┌─ Bloc de texte
L'Inflation Reduction Act (IRA) adopté en août 2022 par les États-Unis comprend notamment un ensemble de mesures et de programmes d’action en faveur de la décarbonation ; l’objectif est de poser les bases de la compétitivité de l’économie américaine dans un monde bas-carbone. Salué pour son ambition climatique inédite, ce plan suscite néanmoins de vives inquiétudes sur le continent européen quant aux risques pour l’Union européenne d’être dépassée dans la course aux technologies innovantes bas-carbone (green race) dans le domaine industriel. C’est dans ce contexte que la présidente de la Commission européenne Ursula van der Leyen a présenté à Davos en janvier dernier et à Bruxelles le 1er février le Plan industriel du Pacte vert, soit les contours de la réponse européenne à l’IRA. Quelles priorités devraient guider les débats sur la mise en œuvre de ce plan, plus particulièrement lors du prochain Conseil européen extraordinaire des 9 et 10 février prochains ?
└─
┌─ Jeu de données
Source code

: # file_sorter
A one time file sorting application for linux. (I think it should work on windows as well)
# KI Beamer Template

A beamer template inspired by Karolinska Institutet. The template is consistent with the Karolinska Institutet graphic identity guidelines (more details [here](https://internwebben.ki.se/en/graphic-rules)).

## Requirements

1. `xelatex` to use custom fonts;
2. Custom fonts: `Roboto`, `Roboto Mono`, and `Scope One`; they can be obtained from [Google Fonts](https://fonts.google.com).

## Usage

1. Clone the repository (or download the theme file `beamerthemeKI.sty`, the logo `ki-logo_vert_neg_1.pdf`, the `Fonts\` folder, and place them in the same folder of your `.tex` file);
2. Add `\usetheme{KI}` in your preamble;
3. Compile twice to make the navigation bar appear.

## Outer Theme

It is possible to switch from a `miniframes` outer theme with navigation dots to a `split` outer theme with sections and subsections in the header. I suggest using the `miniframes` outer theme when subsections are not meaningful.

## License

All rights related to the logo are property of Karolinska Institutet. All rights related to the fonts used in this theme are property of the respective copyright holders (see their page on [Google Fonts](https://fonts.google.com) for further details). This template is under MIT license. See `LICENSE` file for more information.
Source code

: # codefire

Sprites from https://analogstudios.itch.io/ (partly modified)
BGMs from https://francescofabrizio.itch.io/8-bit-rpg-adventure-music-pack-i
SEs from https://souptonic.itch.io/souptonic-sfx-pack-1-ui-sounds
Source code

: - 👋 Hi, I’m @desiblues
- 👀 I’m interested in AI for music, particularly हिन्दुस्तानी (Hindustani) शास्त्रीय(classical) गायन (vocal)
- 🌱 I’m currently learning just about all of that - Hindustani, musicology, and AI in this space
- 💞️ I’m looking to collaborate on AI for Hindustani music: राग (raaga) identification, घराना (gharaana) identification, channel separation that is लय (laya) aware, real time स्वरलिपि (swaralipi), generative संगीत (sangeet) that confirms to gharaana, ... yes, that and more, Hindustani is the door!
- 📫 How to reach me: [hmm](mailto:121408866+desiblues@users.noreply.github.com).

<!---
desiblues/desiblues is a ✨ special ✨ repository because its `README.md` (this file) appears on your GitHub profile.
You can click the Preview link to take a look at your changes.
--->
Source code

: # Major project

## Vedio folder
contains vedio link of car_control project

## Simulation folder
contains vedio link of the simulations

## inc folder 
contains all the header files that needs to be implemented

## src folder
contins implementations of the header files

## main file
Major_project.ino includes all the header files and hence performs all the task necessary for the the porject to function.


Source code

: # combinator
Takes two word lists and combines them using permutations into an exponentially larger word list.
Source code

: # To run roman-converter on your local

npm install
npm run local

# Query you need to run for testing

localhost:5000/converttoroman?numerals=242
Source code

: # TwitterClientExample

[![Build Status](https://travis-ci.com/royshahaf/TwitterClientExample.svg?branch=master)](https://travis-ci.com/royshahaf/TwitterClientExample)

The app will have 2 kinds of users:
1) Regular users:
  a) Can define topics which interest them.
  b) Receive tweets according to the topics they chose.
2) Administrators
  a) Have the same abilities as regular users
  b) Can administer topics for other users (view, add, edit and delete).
└─
┌─ Jeu de données
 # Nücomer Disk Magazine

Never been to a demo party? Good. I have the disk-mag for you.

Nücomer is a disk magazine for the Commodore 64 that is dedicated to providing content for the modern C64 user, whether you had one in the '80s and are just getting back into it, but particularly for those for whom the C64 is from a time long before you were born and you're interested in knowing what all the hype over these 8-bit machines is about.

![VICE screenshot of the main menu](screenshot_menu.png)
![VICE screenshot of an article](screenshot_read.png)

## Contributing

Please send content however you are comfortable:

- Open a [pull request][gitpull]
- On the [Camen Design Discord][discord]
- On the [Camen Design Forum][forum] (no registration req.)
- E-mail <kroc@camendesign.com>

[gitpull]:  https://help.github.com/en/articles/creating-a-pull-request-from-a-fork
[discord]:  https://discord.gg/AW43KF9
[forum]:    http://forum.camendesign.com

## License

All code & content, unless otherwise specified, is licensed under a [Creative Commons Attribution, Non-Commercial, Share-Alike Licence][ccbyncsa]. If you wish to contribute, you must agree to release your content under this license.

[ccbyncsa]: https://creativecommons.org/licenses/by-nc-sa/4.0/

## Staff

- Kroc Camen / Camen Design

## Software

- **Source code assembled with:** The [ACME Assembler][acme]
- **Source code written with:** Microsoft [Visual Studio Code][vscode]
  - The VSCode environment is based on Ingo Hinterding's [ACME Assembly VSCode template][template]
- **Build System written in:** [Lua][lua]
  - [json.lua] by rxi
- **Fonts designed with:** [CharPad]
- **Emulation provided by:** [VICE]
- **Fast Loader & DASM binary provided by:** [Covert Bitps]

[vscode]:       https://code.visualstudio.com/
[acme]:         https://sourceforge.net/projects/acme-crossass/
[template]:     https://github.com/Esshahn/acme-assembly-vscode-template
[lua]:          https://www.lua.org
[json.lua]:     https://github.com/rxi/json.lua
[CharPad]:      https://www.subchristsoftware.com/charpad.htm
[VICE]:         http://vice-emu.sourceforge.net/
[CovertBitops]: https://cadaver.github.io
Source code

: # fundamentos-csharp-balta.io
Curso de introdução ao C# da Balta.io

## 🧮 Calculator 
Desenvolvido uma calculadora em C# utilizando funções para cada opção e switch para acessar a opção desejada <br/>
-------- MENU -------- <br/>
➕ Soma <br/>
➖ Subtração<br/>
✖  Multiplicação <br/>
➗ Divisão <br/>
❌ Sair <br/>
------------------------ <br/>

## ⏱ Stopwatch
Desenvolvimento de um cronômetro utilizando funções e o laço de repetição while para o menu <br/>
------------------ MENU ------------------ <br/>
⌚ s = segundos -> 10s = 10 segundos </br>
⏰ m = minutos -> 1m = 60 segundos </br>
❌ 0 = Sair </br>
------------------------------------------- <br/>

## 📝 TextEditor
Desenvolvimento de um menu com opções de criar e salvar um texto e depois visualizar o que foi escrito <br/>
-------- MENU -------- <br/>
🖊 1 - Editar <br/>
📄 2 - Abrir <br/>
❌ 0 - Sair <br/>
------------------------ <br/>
└─
┌─ Jeu de données
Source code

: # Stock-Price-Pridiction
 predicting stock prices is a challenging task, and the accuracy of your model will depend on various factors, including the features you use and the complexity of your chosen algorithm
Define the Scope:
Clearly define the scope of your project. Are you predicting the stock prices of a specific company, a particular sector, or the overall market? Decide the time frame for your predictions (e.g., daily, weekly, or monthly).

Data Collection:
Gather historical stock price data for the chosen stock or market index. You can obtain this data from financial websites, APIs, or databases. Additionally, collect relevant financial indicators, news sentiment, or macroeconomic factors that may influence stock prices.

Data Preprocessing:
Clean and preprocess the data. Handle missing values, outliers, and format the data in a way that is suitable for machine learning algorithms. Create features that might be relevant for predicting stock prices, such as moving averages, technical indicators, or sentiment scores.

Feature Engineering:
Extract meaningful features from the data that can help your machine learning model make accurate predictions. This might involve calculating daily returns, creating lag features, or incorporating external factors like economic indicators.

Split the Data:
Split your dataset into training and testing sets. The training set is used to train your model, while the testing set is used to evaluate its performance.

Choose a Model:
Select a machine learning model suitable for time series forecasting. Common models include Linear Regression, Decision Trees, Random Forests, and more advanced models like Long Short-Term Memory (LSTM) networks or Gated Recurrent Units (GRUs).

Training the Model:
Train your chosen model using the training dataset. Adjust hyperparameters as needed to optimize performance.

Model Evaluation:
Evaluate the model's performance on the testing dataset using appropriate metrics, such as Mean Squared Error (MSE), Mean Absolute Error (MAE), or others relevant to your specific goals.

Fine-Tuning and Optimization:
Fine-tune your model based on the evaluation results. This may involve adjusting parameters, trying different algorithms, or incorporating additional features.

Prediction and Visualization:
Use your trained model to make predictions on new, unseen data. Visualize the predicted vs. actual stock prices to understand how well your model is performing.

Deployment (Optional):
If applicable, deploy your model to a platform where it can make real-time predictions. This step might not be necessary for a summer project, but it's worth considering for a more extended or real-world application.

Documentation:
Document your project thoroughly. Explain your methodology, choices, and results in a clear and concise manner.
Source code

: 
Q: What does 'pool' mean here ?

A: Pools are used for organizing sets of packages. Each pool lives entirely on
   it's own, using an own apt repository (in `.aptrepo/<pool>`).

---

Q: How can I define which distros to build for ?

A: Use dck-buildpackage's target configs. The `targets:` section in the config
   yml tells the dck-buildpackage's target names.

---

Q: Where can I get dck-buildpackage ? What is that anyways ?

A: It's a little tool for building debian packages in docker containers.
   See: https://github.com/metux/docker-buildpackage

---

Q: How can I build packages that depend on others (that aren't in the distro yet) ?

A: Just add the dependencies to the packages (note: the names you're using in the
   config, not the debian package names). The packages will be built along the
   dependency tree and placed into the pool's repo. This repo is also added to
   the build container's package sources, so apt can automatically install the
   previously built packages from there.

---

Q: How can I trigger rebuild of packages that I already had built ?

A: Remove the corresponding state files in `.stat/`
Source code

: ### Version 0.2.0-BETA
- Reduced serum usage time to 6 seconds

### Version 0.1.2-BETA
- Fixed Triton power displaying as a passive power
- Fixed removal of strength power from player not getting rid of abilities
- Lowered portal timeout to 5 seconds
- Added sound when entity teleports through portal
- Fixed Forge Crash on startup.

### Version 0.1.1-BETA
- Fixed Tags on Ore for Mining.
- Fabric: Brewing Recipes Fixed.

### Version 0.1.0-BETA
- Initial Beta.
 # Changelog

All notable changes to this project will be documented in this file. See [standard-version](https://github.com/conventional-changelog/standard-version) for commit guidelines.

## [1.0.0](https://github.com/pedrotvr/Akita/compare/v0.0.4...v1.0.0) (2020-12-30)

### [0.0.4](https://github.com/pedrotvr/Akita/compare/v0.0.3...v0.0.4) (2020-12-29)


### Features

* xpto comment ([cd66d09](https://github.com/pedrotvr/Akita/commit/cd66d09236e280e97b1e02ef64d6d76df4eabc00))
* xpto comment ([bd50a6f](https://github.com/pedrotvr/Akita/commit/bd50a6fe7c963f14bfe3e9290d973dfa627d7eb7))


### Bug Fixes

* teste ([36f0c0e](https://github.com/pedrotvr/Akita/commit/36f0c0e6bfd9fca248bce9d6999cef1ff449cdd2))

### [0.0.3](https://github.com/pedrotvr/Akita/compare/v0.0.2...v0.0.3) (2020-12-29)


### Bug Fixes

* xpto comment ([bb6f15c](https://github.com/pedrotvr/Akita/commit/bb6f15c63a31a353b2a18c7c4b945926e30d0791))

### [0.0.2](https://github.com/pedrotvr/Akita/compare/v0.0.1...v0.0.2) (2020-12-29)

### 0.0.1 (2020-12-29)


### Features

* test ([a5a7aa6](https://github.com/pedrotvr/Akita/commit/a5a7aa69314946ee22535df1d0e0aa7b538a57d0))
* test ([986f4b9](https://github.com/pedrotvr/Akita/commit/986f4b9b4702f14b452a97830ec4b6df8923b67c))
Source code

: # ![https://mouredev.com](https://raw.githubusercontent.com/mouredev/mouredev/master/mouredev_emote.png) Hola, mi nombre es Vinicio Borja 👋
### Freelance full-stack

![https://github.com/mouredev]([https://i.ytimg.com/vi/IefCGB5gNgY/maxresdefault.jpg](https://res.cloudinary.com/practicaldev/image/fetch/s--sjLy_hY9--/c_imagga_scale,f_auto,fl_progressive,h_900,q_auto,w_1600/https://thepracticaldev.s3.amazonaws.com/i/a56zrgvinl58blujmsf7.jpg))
└─
• _Parties de l'exercice_:
1: Relevez chaque ligne du listing qui contient la chaîne "CharPad".
2: Rédigez la suite du texte sur la réponse européenne à l'Inflation Reduction Act, en reprenant après sa dernière phrase.

• _Réponses_:
1:
- **Fonts designed with:** [CharPad]
[CharPad]:      https://www.subchristsoftware.com/charpad.htm

2:
Malgré des éléments protectionnistes qui méritent une discussion diplomatique entre partenaires, l’IRA est une bonne nouvelle à la fois pour la lutte contre le changement climatique, en ce qu’il permettrait de réduire les émissions des États-Unis de 1 Gt par an en 2030 (rapprochant ainsi le pays de son objectif climatique à l’horizon 2030), et pour certaines entreprises européennes qui pourront quand même bénéficier du marché américain pour continuer à se développer et profiter des économies d’échelles. Pour les Européens, il convient donc de ne pas se tromper de réponse et de se concentrer sur l’accélération et l’attractivité de leur soutien à l’investissement dans le verdissement de leur industrie, ce que le plan dévoilé le 1er février par la Commission esquisse. 

Quelle attractivité de l’IRA pour la décarbonation de l’industrie ?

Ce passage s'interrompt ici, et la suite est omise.